Bu mektûb,
molla Muhammed Tâlib-i Beyânegîye yazılmışdır.
Sünnet-i seniyyeye yapışmağı
istemekde, büyüklerin yolunu övmekdedir:
Allahü
teâlâ, bizi ve sizi islâmiyyetin doğru yolunda bulundursun!
Kıymetli
kardeşim!
Nakşibendiyye yolunun büyükleri, sünnet-i seniyyeye uymuş, azîmet
yolunu tutmuşlardır. Sünnet-i seniyyeye uymakla ve azîmet yolunu
seçmekle
birlikde, eğer ahvâl ve mevâcid ile şereflenirlerse, büyük nimet
bilirler.
Eğer, ahvâl ve mevâcide kavuşurlar, fekat sünnete yapışmakda ve azîmeti
seçmekde gevşeklik olursa, bu ahvâli hiç beğenmezler ve böyle mevâcidi,
yanî kendinden geçmeği istemezler.

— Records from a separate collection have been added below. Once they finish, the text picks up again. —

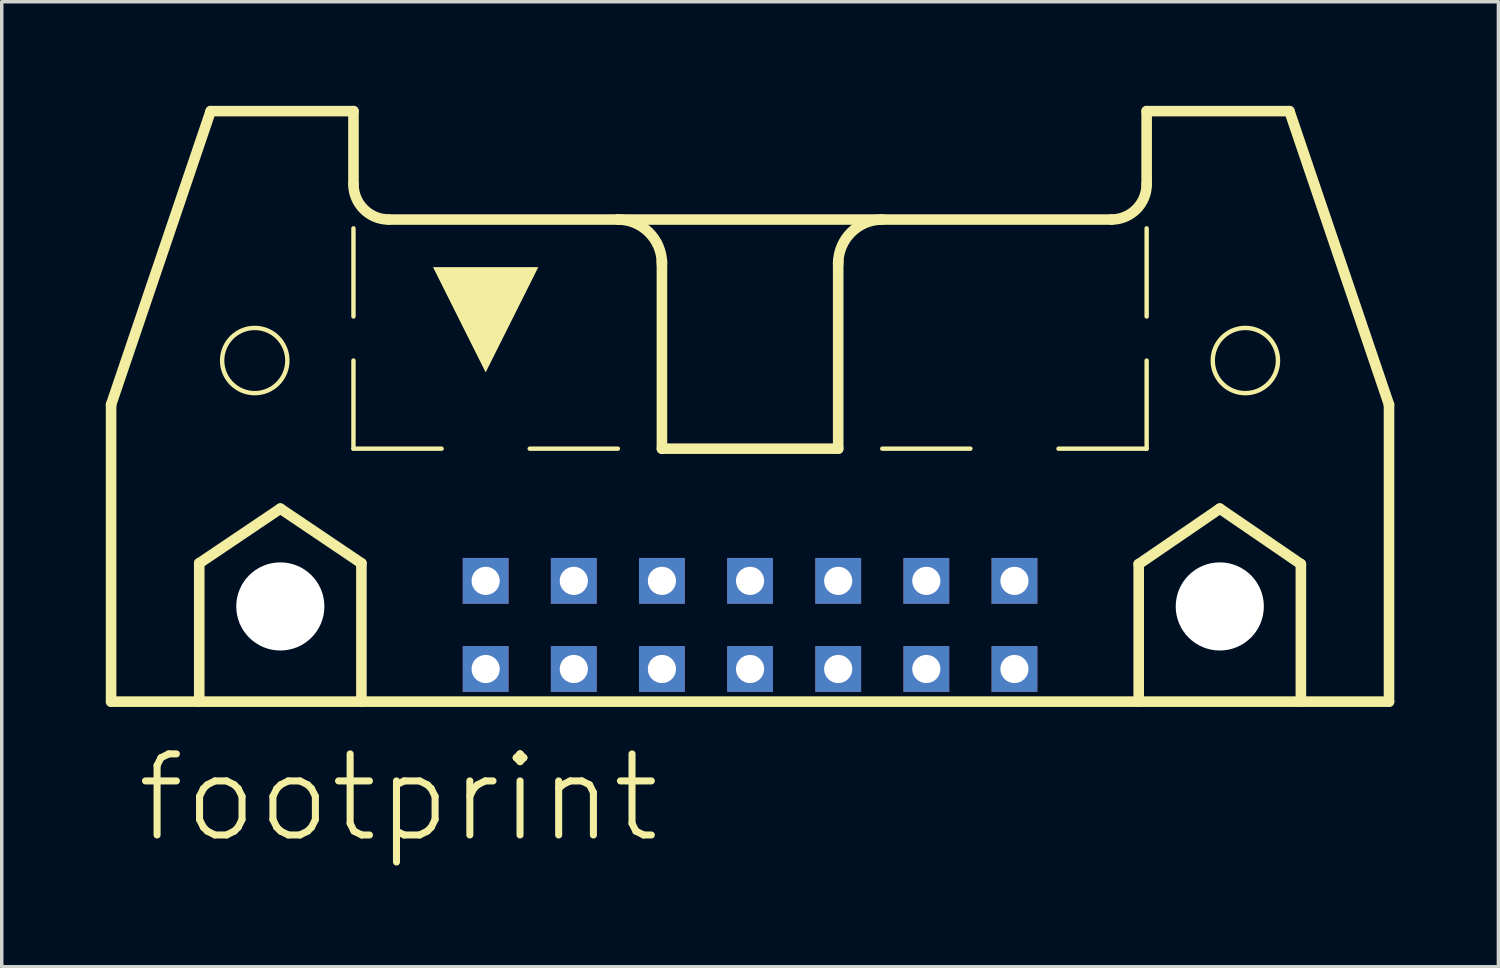
<source format=kicad_pcb>
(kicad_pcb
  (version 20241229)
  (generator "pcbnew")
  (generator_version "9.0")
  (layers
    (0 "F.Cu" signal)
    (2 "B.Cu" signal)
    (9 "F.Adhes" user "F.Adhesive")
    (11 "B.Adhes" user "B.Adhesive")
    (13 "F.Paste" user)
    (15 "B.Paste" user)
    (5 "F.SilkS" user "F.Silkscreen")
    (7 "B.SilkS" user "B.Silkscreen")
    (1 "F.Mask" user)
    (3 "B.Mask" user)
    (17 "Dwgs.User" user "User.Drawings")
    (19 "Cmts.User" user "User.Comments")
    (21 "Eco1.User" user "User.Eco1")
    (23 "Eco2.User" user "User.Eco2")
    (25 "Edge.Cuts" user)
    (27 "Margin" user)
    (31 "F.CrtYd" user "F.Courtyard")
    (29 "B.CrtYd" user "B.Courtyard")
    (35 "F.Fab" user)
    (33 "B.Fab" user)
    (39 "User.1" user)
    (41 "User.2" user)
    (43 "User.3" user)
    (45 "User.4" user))
  (footprint "footprint"
    (layer "F.Cu")
    (at 18.567 11.151)
    (property "Reference" "footprint" (at -17.78 10.16 0) (layer "F.SilkS") (effects (font (size 2.337 2.337) (thickness 0.203)) (justify left bottom)))
    (fp_line (start -18.415 -2.54) (end -18.415 6.02) (stroke (width 0.305) (type solid)) (layer "F.SilkS"))
    (fp_line (start -18.415 -2.54) (end -15.545 -10.998) (stroke (width 0.305) (type solid)) (layer "F.SilkS"))
    (fp_line (start -18.415 6.02) (end -15.875 6.02) (stroke (width 0.305) (type solid)) (layer "F.SilkS"))
    (fp_line (start -15.875 2.032) (end -13.538 0.457) (stroke (width 0.305) (type solid)) (layer "F.SilkS"))
    (fp_line (start -15.875 6.02) (end -15.875 2.032) (stroke (width 0.305) (type solid)) (layer "F.SilkS"))
    (fp_line (start -15.875 6.02) (end -11.201 6.02) (stroke (width 0.305) (type solid)) (layer "F.SilkS"))
    (fp_line (start -13.538 0.457) (end -11.201 2.032) (stroke (width 0.305) (type solid)) (layer "F.SilkS"))
    (fp_line (start -11.43 -10.998) (end -15.545 -10.998) (stroke (width 0.305) (type solid)) (layer "F.SilkS"))
    (fp_line (start -11.43 -8.89) (end -11.43 -10.998) (stroke (width 0.305) (type solid)) (layer "F.SilkS"))
    (fp_line (start -11.43 -5.08) (end -11.43 -7.62) (stroke (width 0.127) (type solid)) (layer "F.SilkS"))
    (fp_line (start -11.43 -1.27) (end -11.43 -3.81) (stroke (width 0.127) (type solid)) (layer "F.SilkS"))
    (fp_line (start -11.43 -1.27) (end -8.89 -1.27) (stroke (width 0.127) (type solid)) (layer "F.SilkS"))
    (fp_line (start -11.201 2.032) (end -11.201 6.02) (stroke (width 0.305) (type solid)) (layer "F.SilkS"))
    (fp_line (start -11.201 6.02) (end 11.201 6.02) (stroke (width 0.305) (type solid)) (layer "F.SilkS"))
    (fp_line (start -6.35 -1.27) (end -3.81 -1.27) (stroke (width 0.127) (type solid)) (layer "F.SilkS"))
    (fp_line (start -3.81 -7.874) (end -10.414 -7.874) (stroke (width 0.305) (type solid)) (layer "F.SilkS"))
    (fp_line (start -3.81 -7.874) (end 10.414 -7.874) (stroke (width 0.305) (type solid)) (layer "F.SilkS"))
    (fp_line (start -2.54 -1.27) (end -2.54 -6.68) (stroke (width 0.305) (type solid)) (layer "F.SilkS"))
    (fp_line (start 0 -1.27) (end 2.54 -1.27) (stroke (width 0.127) (type solid)) (layer "F.SilkS"))
    (fp_line (start 2.54 -1.27) (end -2.54 -1.27) (stroke (width 0.305) (type solid)) (layer "F.SilkS"))
    (fp_line (start 2.54 -1.27) (end 2.54 -6.68) (stroke (width 0.305) (type solid)) (layer "F.SilkS"))
    (fp_line (start 6.35 -1.27) (end 3.81 -1.27) (stroke (width 0.127) (type solid)) (layer "F.SilkS"))
    (fp_line (start 11.201 2.057) (end 13.538 0.457) (stroke (width 0.305) (type solid)) (layer "F.SilkS"))
    (fp_line (start 11.201 6.02) (end 11.201 2.057) (stroke (width 0.305) (type solid)) (layer "F.SilkS"))
    (fp_line (start 11.201 6.02) (end 15.875 6.02) (stroke (width 0.305) (type solid)) (layer "F.SilkS"))
    (fp_line (start 11.43 -10.998) (end 15.545 -10.998) (stroke (width 0.305) (type solid)) (layer "F.SilkS"))
    (fp_line (start 11.43 -8.89) (end 11.43 -10.998) (stroke (width 0.305) (type solid)) (layer "F.SilkS"))
    (fp_line (start 11.43 -5.08) (end 11.43 -7.62) (stroke (width 0.127) (type solid)) (layer "F.SilkS"))
    (fp_line (start 11.43 -1.27) (end 8.89 -1.27) (stroke (width 0.127) (type solid)) (layer "F.SilkS"))
    (fp_line (start 11.43 -1.27) (end 11.43 -3.81) (stroke (width 0.127) (type solid)) (layer "F.SilkS"))
    (fp_line (start 13.538 0.457) (end 15.875 2.057) (stroke (width 0.305) (type solid)) (layer "F.SilkS"))
    (fp_line (start 15.875 2.057) (end 15.875 6.02) (stroke (width 0.305) (type solid)) (layer "F.SilkS"))
    (fp_line (start 15.875 6.02) (end 18.415 6.02) (stroke (width 0.305) (type solid)) (layer "F.SilkS"))
    (fp_line (start 18.415 -2.54) (end 15.545 -10.998) (stroke (width 0.305) (type solid)) (layer "F.SilkS"))
    (fp_line (start 18.415 6.02) (end 18.415 -2.54) (stroke (width 0.305) (type solid)) (layer "F.SilkS"))
    (fp_arc (start -10.414 -7.874) (mid -11.13242 -8.17158) (end -11.43 -8.89) (stroke (width 0.3048) (type solid)) (layer "F.SilkS"))
    (fp_arc (start -3.81 -7.874) (mid -2.911974 -7.502026) (end -2.54 -6.604) (stroke (width 0.3048) (type solid)) (layer "F.SilkS"))
    (fp_arc (start 2.54 -6.604) (mid 2.911974 -7.502026) (end 3.81 -7.874) (stroke (width 0.3048) (type solid)) (layer "F.SilkS"))
    (fp_arc (start 11.43 -8.89) (mid 11.13242 -8.17158) (end 10.414 -7.874) (stroke (width 0.3048) (type solid)) (layer "F.SilkS"))
    (fp_circle (center -14.275 -3.81) (end -13.335 -3.81) (stroke (width 0.127) (type solid)) (fill no) (layer "F.SilkS"))
    (fp_circle (center 14.275 -3.81) (end 15.215 -3.81) (stroke (width 0.127) (type solid)) (fill no) (layer "F.SilkS"))
    (fp_poly (pts (xy -7.62 -3.469) (xy -9.137 -6.502) (xy -6.103 -6.502)) (stroke (width 0) (type solid)) (fill yes) (layer "F.SilkS"))
    (pad "" np_thru_hole circle (at -13.538 3.277) (size 2.54 2.54) (drill 2.54) (layers "*.Cu" "*.Mask"))
    (pad "" np_thru_hole circle (at 13.538 3.277) (size 2.54 2.54) (drill 2.54) (layers "*.Cu" "*.Mask"))
    (pad "1" thru_hole rect (at -7.62 5.08) (size 1.321 1.321) (drill 0.813) (layers "*.Cu" "*.Mask"))
    (pad "2" thru_hole rect (at -7.62 2.54) (size 1.321 1.321) (drill 0.813) (layers "*.Cu" "*.Mask"))
    (pad "3" thru_hole rect (at -5.08 5.08) (size 1.321 1.321) (drill 0.813) (layers "*.Cu" "*.Mask"))
    (pad "4" thru_hole rect (at -5.08 2.54) (size 1.321 1.321) (drill 0.813) (layers "*.Cu" "*.Mask"))
    (pad "5" thru_hole rect (at -2.54 5.08) (size 1.321 1.321) (drill 0.813) (layers "*.Cu" "*.Mask"))
    (pad "6" thru_hole rect (at -2.54 2.54) (size 1.321 1.321) (drill 0.813) (layers "*.Cu" "*.Mask"))
    (pad "7" thru_hole rect (at 0 5.08) (size 1.321 1.321) (drill 0.813) (layers "*.Cu" "*.Mask"))
    (pad "8" thru_hole rect (at 0 2.54) (size 1.321 1.321) (drill 0.813) (layers "*.Cu" "*.Mask"))
    (pad "9" thru_hole rect (at 2.54 5.08) (size 1.321 1.321) (drill 0.813) (layers "*.Cu" "*.Mask"))
    (pad "10" thru_hole rect (at 2.54 2.54) (size 1.321 1.321) (drill 0.813) (layers "*.Cu" "*.Mask"))
    (pad "11" thru_hole rect (at 5.08 5.08) (size 1.321 1.321) (drill 0.813) (layers "*.Cu" "*.Mask"))
    (pad "12" thru_hole rect (at 5.08 2.54) (size 1.321 1.321) (drill 0.813) (layers "*.Cu" "*.Mask"))
    (pad "13" thru_hole rect (at 7.62 5.08) (size 1.321 1.321) (drill 0.813) (layers "*.Cu" "*.Mask"))
    (pad "14" thru_hole rect (at 7.62 2.54) (size 1.321 1.321) (drill 0.813) (layers "*.Cu" "*.Mask"))
    (zone (net_name "") (layer "B.Cu") (hatch edge 0.508) (connect_pads) (min_thickness 0.254) (filled_areas_thickness no) (keepout (tracks not_allowed) (vias not_allowed) (pads not_allowed) (copperpour not_allowed) (footprints allowed)) (placement (enabled no)) (fill) (polygon (pts (xy 7.595 14.427) (xy 7.556 13.982) (xy 7.44 13.55) (xy 7.251 13.145) (xy 6.994 12.778) (xy 6.678 12.462) (xy 6.312 12.205) (xy 5.907 12.017) (xy 5.475 11.901) (xy 5.029 11.862) (xy 4.584 11.901) (xy 4.152 12.017) (xy 3.747 12.205) (xy 3.38 12.462) (xy 3.064 12.778) (xy 2.807 13.145) (xy 2.619 13.55) (xy 2.503 13.982) (xy 2.464 14.427) (xy 2.503 14.873) (xy 2.619 15.305) (xy 2.807 15.71) (xy 3.064 16.076) (xy 3.38 16.392) (xy 3.747 16.649) (xy 4.152 16.838) (xy 4.584 16.954) (xy 5.029 16.993) (xy 5.475 16.954) (xy 5.907 16.838) (xy 6.312 16.649) (xy 6.678 16.392) (xy 6.994 16.076) (xy 7.251 15.71) (xy 7.44 15.305) (xy 7.556 14.873))) (polygon (pts (xy 6.325 14.427) (xy 6.305 14.202) (xy 6.246 13.984) (xy 6.151 13.78) (xy 6.022 13.595) (xy 5.862 13.435) (xy 5.677 13.305) (xy 5.472 13.21) (xy 5.254 13.151) (xy 5.029 13.132) (xy 4.804 13.151) (xy 4.586 13.21) (xy 4.381 13.305) (xy 4.197 13.435) (xy 4.037 13.595) (xy 3.907 13.78) (xy 3.812 13.984) (xy 3.753 14.202) (xy 3.734 14.427) (xy 3.753 14.652) (xy 3.812 14.87) (xy 3.907 15.075) (xy 4.037 15.26) (xy 4.197 15.42) (xy 4.381 15.549) (xy 4.586 15.644) (xy 4.804 15.703) (xy 5.029 15.723) (xy 5.254 15.703) (xy 5.472 15.644) (xy 5.677 15.549) (xy 5.862 15.42) (xy 6.022 15.26) (xy 6.151 15.075) (xy 6.246 14.87) (xy 6.305 14.652))))
    (zone (net_name "") (layer "B.Cu") (hatch edge 0.508) (connect_pads) (min_thickness 0.254) (filled_areas_thickness no) (keepout (tracks not_allowed) (vias not_allowed) (pads not_allowed) (copperpour not_allowed) (footprints allowed)) (placement (enabled no)) (fill) (polygon (pts (xy 34.671 14.427) (xy 34.632 13.982) (xy 34.516 13.55) (xy 34.327 13.145) (xy 34.071 12.778) (xy 33.755 12.462) (xy 33.388 12.205) (xy 32.983 12.017) (xy 32.551 11.901) (xy 32.106 11.862) (xy 31.66 11.901) (xy 31.228 12.017) (xy 30.823 12.205) (xy 30.457 12.462) (xy 30.14 12.778) (xy 29.884 13.145) (xy 29.695 13.55) (xy 29.579 13.982) (xy 29.54 14.427) (xy 29.579 14.873) (xy 29.695 15.305) (xy 29.884 15.71) (xy 30.14 16.076) (xy 30.457 16.392) (xy 30.823 16.649) (xy 31.228 16.838) (xy 31.66 16.954) (xy 32.106 16.993) (xy 32.551 16.954) (xy 32.983 16.838) (xy 33.388 16.649) (xy 33.755 16.392) (xy 34.071 16.076) (xy 34.327 15.71) (xy 34.516 15.305) (xy 34.632 14.873))) (polygon (pts (xy 33.401 14.427) (xy 33.381 14.202) (xy 33.323 13.984) (xy 33.227 13.78) (xy 33.098 13.595) (xy 32.938 13.435) (xy 32.753 13.305) (xy 32.549 13.21) (xy 32.331 13.151) (xy 32.106 13.132) (xy 31.881 13.151) (xy 31.663 13.21) (xy 31.458 13.305) (xy 31.273 13.435) (xy 31.113 13.595) (xy 30.984 13.78) (xy 30.888 13.984) (xy 30.83 14.202) (xy 30.81 14.427) (xy 30.83 14.652) (xy 30.888 14.87) (xy 30.984 15.075) (xy 31.113 15.26) (xy 31.273 15.42) (xy 31.458 15.549) (xy 31.663 15.644) (xy 31.881 15.703) (xy 32.106 15.723) (xy 32.331 15.703) (xy 32.549 15.644) (xy 32.753 15.549) (xy 32.938 15.42) (xy 33.098 15.26) (xy 33.227 15.075) (xy 33.323 14.87) (xy 33.381 14.652)))))
  (gr_rect
    (start -3 -3)
    (end 40.135 24.811)
    (stroke (width 0.1) (type default))
    (fill no)
    (layer "Edge.Cuts")))
</source>
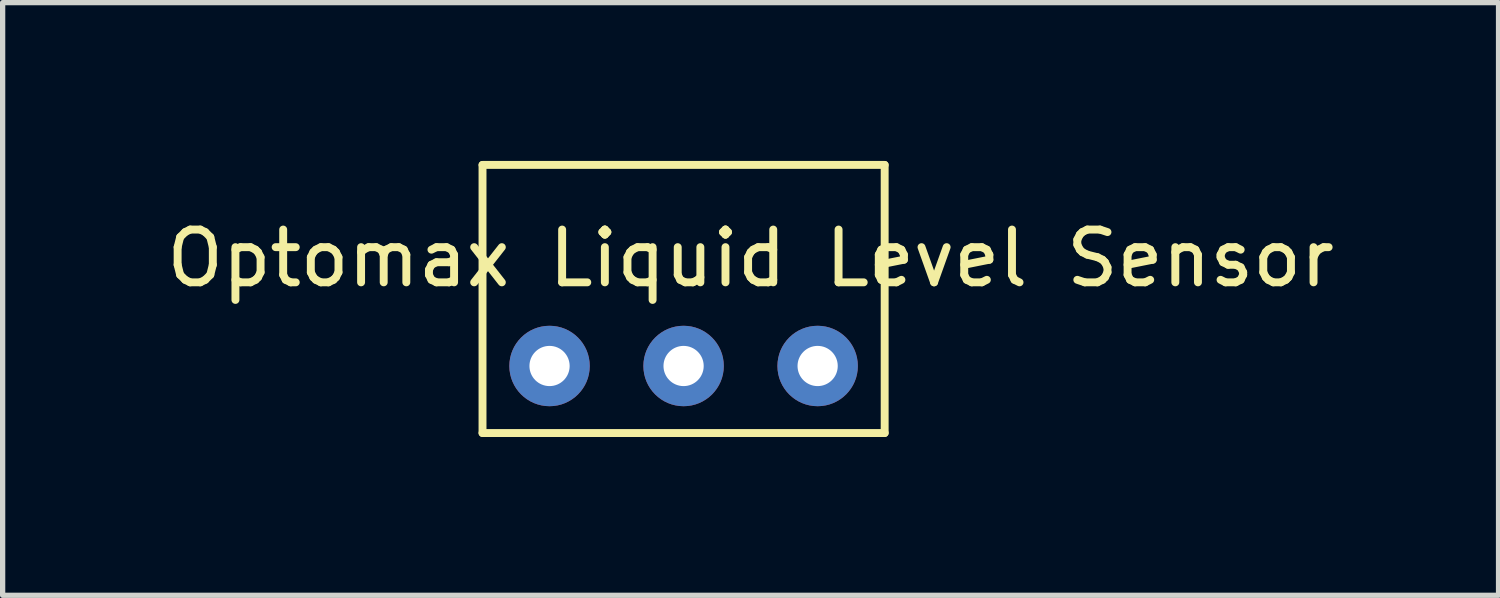
<source format=kicad_pcb>
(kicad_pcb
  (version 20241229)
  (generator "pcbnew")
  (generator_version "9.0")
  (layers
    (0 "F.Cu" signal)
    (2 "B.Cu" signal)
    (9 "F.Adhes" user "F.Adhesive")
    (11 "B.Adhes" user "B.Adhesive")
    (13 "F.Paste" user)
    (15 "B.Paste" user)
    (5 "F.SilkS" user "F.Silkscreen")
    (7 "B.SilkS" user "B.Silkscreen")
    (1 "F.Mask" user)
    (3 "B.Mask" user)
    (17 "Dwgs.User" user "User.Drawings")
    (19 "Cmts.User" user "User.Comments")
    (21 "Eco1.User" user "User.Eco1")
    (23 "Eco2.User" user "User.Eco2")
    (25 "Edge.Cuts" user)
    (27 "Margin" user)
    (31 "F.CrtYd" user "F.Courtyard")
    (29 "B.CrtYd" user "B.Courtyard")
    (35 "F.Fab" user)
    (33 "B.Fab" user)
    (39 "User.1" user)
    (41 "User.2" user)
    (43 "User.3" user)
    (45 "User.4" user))
  (footprint "Optomax Liquid Level Sensor"
    (layer "F.Cu")
    (at 11.173 1.345)
    (property "Reference" "Optomax Liquid Level Sensor" (at 0 0.5 0) (layer "F.SilkS") (effects (font (size 1 1) (thickness 0.15))))
    (attr through_hole)
    (fp_line (start -5.08 -1.27) (end 2.54 -1.27) (stroke (width 0.15) (type solid)) (layer "F.SilkS"))
    (fp_line (start -5.08 3.81) (end -5.08 -1.27) (stroke (width 0.15) (type solid)) (layer "F.SilkS"))
    (fp_line (start 2.54 -1.27) (end 2.54 3.81) (stroke (width 0.15) (type solid)) (layer "F.SilkS"))
    (fp_line (start 2.54 3.81) (end -5.08 3.81) (stroke (width 0.15) (type solid)) (layer "F.SilkS"))
    (pad "1" thru_hole circle (at -3.81 2.54) (size 1.524 1.524) (drill 0.762) (layers "*.Cu" "*.Mask"))
    (pad "2" thru_hole circle (at -1.27 2.54) (size 1.524 1.524) (drill 0.762) (layers "*.Cu" "*.Mask"))
    (pad "3" thru_hole circle (at 1.27 2.54) (size 1.524 1.524) (drill 0.762) (layers "*.Cu" "*.Mask")))
  (gr_rect
    (start -3 -3)
    (end 25.345 8.23)
    (stroke (width 0.1) (type default))
    (fill no)
    (layer "Edge.Cuts")))
</source>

Bu gevşekliği, felâketin başlangıcı
bilirler. Çünki, Hindistândaki din adamları olan Cûkiyye ve Berehmenler
ile eski Yunan filozofları da böyle tecellî sanılan tecellîlere ve
Âlem-i
misâldeki keşflere ve vahdet-i vücûd bilgilerine mâlik oldular. Fekat,
rezîl ve rüsvâ olmakdan ve felâkete sürüklenmekden kurtulamadılar.
Seâdetden
mahrûm kalmakdan başka, ellerine birşey geçmedi. Kardeşim! Allahü
teâlânın
lutfü ve ihsânı ile, bu büyüklerin yoluna girdiğinize göre, onlar gibi
olmanız lâzımdır. Onların yolundan kıl kadar ayrılmamalısınız! Ancak,
böylece,
onların yüksekliklerinden, birşeylere kavuşabilirsiniz. Önce, Ehl-i
sünnet
vel-cemâat mezhebi âlimlerinin kitâblarında bildirilenlere uygun
olarak,
itikâdı düzeltmek lâzımdır. Bundan sonra, farzları, vâcibleri,
sünnetleri,
müstehabları, halâl ve harâmları, mekrûhları ve şübheli olanları, Ehl-i
sünnet âlimlerinin fıkh kitâblarından öğrenmeli ve işler, bu bilgiye
uygun
olmalıdır. Bunlar yapıldıkdan sonra, sıra üçüncüsüne gelir ki, bu da,
tesavvuf
bilgileridir. Ehl-i sünnet itikâdı ve fıkh bilgilerine uygun işler,
tayyârenin
iki kanadı gibidir. Bu iki kanad sağlam olmadıkca, maddesiz, zemânsız
âleme
uçulamaz. Bu iki kanad elde edilmeden, ahvâl ve mevâcid hâsıl olursa,
felâket
uçurumuna doğru yuvarlanıldığı anlaşılmalıdır. Böyle hâllerden ve
vecdlerden
kurtulmak için Allahü teâlâya sığınmalıdır.
Fârisî
mısra tercemesi:
İş budur. Bundan başkası hiçdir!
Arabî
mısra tercemesi:
Habercinin işi, yalnız haber vermekdir.
Kıymetli kardeşim meyân şeyh Dâvüd oraya gelmişdir. Onun sohbetini büyük nimet biliniz. Nasîhatlarına kıymet veriniz. Gösterdiği yolda bulununuz! Kendisi, bu yolun büyüklerinin talebesi yanında çok bulunmuşdur. O büyüklerin yolunu ve gidişlerini iyi öğrenmişdir. Orada bulunan kardeşlerimiz ve mîr Numân hazretlerinin yardımı ile bu yüksek yola girmiş olanlar, şeyh hazretlerinin sohbetini ganîmet bilsinler. Onun halkasında, bir yere otursunlar. Birbirlerinde yok olsunlar. Böylece cemıyyete kavuşurlar. Yanî gönülleri Allahü teâlâya bağlanır. Bu yolda ilerler, yükselirler. (Mektûbât)ı okuyunuz! Çok fâidelidir.
Fârisî
mısra tercemesi:
Aranılan hazînenin nişânını verdim sana!
Size ve doğru yolda gidenlere ve Muhammed Mustafânın izinde olanlara selâm olsun (aleyhi ve alâ âlihissalevâtü vetteslîmâtü etemmühâ ve ekmelühâ=!